Work to complete -> Every entry below should come back unchanged, except that the pictures are dropped.

Data for review ->
★ ★ ★ ★

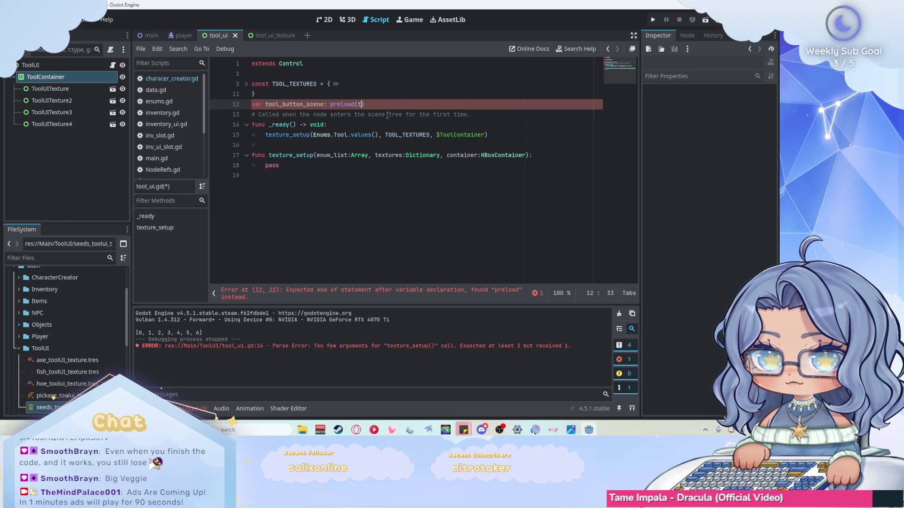
{"action": "key", "text": "BackSpace"}
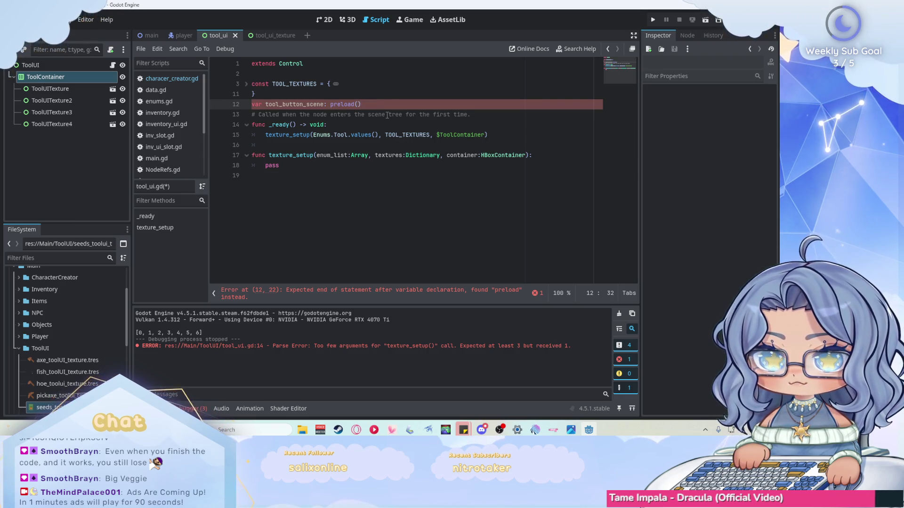
{"action": "key", "text": "BackSpace"}
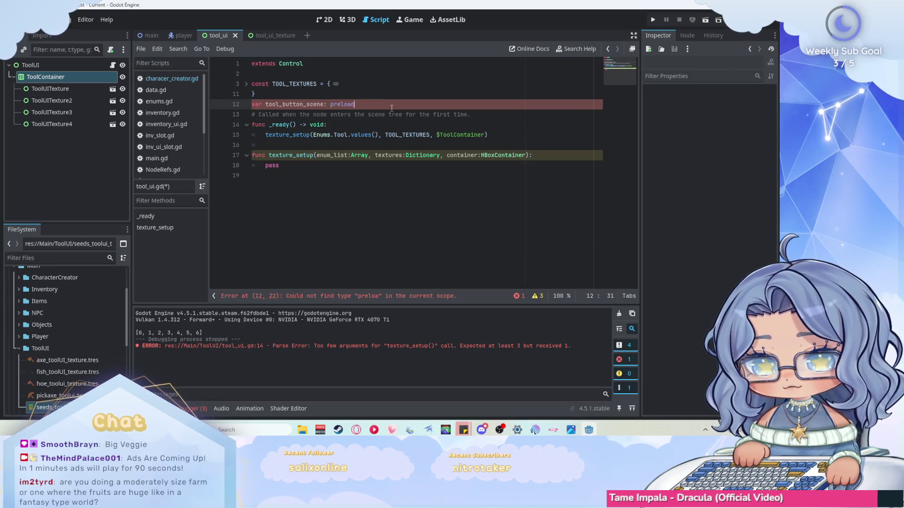
{"action": "type", "text": "(tool"}
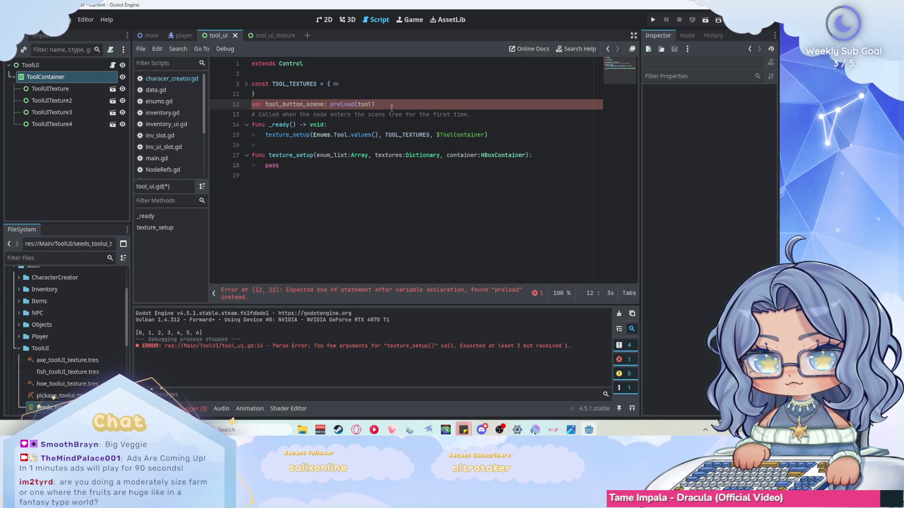
{"action": "key", "text": "BackSpace"}
{"action": "key", "text": "BackSpace"}
{"action": "key", "text": "BackSpace"}
Step: Preload res://Main/ToolUI/tool_ui_texture.tscn and change the colon after tool_button_scene to ' ='
{"action": "scroll", "coordinate": [81, 337], "scroll_direction": "up", "scroll_amount": 3}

★ ★ ★ ★

Reply to the task ->
{"action": "key", "text": "BackSpace"}
{"action": "key", "text": "BackSpace"}
{"action": "type", "text": "(tool"}
{"action": "key", "text": "BackSpace"}
{"action": "key", "text": "BackSpace"}
{"action": "key", "text": "BackSpace"}
Step: Preload res://Main/ToolUI/tool_ui_texture.tscn and change the colon after tool_button_scene to ' ='
{"action": "scroll", "coordinate": [81, 337], "scroll_direction": "up", "scroll_amount": 3}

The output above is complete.